Para el año 2025 Noruega ingresó 246.480 millones de dólares a raíz de las ganancias obtenidas con el fondo de inversiones, casi 45.000 dólares por habitante. Así, Noruega ya gana varias veces más del dinero que tiene invertido, que de lo que obtiene directamente del petróleo.

Dos nuevos golpes de suerte desde el subsuelo nórdico
Parece que Noruega es un país con estrella. En el siglo XX, la era del petroleo, encontró los yacimientos que supo administrar y que la convirtieron en uno de los países más ricos del mundo, con una fortaleza económica incluso más grande que países como Reino Unido o el mismo Estados Unidos. En el siglo XXI, en pleno inicio de la era digital y la carrera por la dominación de las tierras raras, Noruega encuentra en el sur del país lo que sería la reserva más grande de tierras raras de Europa y una mina de fosfato que igualaría las reservas mundiales restantes.
Los geólogos noruegos publicaron en 2018 el hallazgo de las minas de Rogaland: una reserva de 70 mil millones de toneladas de fosfato (las reservas totales mundiales eran de 71 mil millones para entonces). El valioso material raro es usado en la pujante industria de autos eléctricos, así como en la necesaria y demandada producción de fertilizantes, ambas industrias multimillonarias y con previsiones de crecimiento sólido a futuro a nivel mundial. El valor del fosfato en la mina podría ser varias veces mayor al fondo soberano.
En las tierras raras de Fensfeltet, Noruega cuenta con unos depósitos totales de óxidos de tierras raras (TREO) estimados en 8.8 millones de toneladas, se estima que habrían 1,5 millones de toneladas de material magnético utilizable para fabricar carros eléctricos y turbinas eólicas (estimación de 2024).

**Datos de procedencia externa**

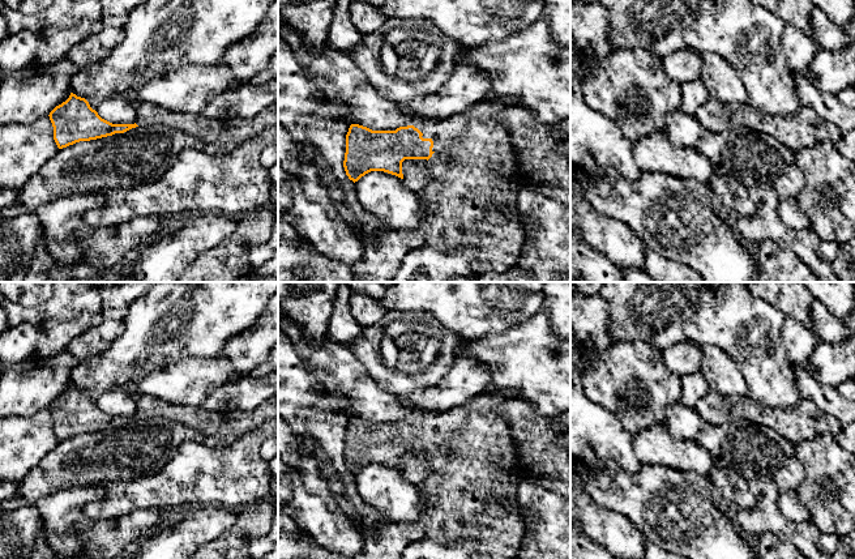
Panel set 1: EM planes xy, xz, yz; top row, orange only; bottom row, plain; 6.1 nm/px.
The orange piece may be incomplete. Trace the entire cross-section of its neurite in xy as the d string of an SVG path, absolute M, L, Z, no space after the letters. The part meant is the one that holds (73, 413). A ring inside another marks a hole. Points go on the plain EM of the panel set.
M73 385L65 394L56 398L48 409L54 419L54 432L59 441L146 418L167 418L202 435L213 435L223 421L223 413L209 411L202 406L174 405L149 394L142 394L137 400L134 417L112 417L102 411L85 391Z

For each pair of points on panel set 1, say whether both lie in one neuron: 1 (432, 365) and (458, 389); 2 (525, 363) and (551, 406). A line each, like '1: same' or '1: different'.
1: different
2: same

Extracción con responsabilidad
El CEO de la empresa de tierras raras de Noruega (REN) ha expresado que trabajan en conjunto con universidades para “desarrollar el yacimiento con la tecnología de extracción y procesamiento de minerales más sostenible del mundo, minimizando la huella ambiental desde la mina hasta el imán”. De lograr esto último, y de vencer las resistencias locales debidas a las justas preocupaciones ambientales, Noruega podrá posicionarse como el aliado esencial y primordial de Europa en la provisión de materias primas para el cambio energético.
Una posición envidiable para cualquier país, y que sin duda le traerá garantía de prosperidad y estabilidad económica cuando cierre los grifos de los pozos petrolíferos. Pero que no se piense que esto es un mero asunto de buena fortuna, porque si algo puede aprenderse del gran éxito económico noruego, es que antes que la suerte, lo que más vale es la gestión planificada, previsora, sensata e inteligente de los recursos disponibles.